Washburn took his feelings on the name to his favorite message board, the team-sponsored ExtremeSkins.com. Replies to his post numbered more than 10,000, with a majority of fans expressing animosity and accusing him of trolling. Eventually, the Washington Post profiled him in November and he stopped attending home games out of a combined fear for his safety and dissatisfaction with the team's performance.

“I’m not marching for civil rights in the sixties,” he says. “This is very small in comparison, but it’s something I do care very much about because I’m a fan of the team.”

Members of the same message board and a popular Washington tailgate hosted a charity event Sunday originally labeled “Scalp Out Cancer: Because Bald is Beautiful.”

Organizers Chris and Christie Lopez and Mike Kennedy changed the offending verb to “shave” after the Post reported on it, but the Post’s John Cox reported Sunday that Kennedy was still selling beanies reading “scalp out cancer.”

“Kennedy said there was no malicious intent with the name,” Washburn says. “I’ve known them for a long time, so it’s hard, but I think they’re suffering from ignorance. At the same time I think they’re getting it because they actually decided to change the name.”
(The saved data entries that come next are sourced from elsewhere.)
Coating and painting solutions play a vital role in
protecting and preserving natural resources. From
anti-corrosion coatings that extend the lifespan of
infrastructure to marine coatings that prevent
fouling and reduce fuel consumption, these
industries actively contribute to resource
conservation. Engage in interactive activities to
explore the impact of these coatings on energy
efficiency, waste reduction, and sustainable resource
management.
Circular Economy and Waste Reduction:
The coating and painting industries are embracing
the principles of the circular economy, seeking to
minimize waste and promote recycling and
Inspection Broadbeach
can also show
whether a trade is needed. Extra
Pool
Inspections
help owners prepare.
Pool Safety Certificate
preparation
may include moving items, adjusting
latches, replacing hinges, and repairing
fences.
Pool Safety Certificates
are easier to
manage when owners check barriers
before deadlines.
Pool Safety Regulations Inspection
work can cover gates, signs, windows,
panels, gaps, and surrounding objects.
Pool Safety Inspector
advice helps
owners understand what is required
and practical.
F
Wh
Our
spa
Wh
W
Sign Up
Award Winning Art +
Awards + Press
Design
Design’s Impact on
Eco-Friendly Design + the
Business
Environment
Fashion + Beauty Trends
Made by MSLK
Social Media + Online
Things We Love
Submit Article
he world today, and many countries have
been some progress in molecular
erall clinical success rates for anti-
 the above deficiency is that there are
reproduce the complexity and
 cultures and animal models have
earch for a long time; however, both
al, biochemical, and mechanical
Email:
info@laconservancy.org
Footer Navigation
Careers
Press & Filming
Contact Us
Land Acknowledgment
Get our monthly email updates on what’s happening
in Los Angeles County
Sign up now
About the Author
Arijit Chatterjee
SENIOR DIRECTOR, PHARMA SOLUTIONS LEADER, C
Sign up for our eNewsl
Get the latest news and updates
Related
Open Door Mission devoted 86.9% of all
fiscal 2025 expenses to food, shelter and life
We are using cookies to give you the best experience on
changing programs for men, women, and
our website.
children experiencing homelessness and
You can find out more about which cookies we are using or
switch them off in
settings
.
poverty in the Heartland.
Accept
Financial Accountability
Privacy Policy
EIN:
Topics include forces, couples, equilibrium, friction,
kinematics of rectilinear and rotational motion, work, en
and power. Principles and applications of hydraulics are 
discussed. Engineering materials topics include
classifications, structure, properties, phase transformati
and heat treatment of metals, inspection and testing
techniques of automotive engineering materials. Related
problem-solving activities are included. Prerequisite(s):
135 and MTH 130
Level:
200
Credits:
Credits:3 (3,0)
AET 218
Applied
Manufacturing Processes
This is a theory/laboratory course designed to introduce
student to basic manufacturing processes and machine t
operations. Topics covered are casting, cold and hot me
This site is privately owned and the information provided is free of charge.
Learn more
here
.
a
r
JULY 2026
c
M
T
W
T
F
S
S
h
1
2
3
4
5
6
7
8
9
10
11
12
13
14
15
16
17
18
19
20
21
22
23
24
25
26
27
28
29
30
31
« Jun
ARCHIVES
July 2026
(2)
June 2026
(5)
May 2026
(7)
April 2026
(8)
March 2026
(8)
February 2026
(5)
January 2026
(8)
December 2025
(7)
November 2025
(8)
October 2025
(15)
Will Snyder ever follow suit?

Washburn may have stopped showing up, but 80,000 people still made it out to Landover to watch Snyder’s 4-11 team get trounced by a division rival, 44-17. A few hundred yards away, a cottage industry arose from the frustration Redskins fans were feeling as they passed Houska, Washburn and co. in the grass lot. A man who would only identify himself as being “from the city” sold $5 t-shirts with a Redskins emblem outlined around the words, “Never Gone Change.”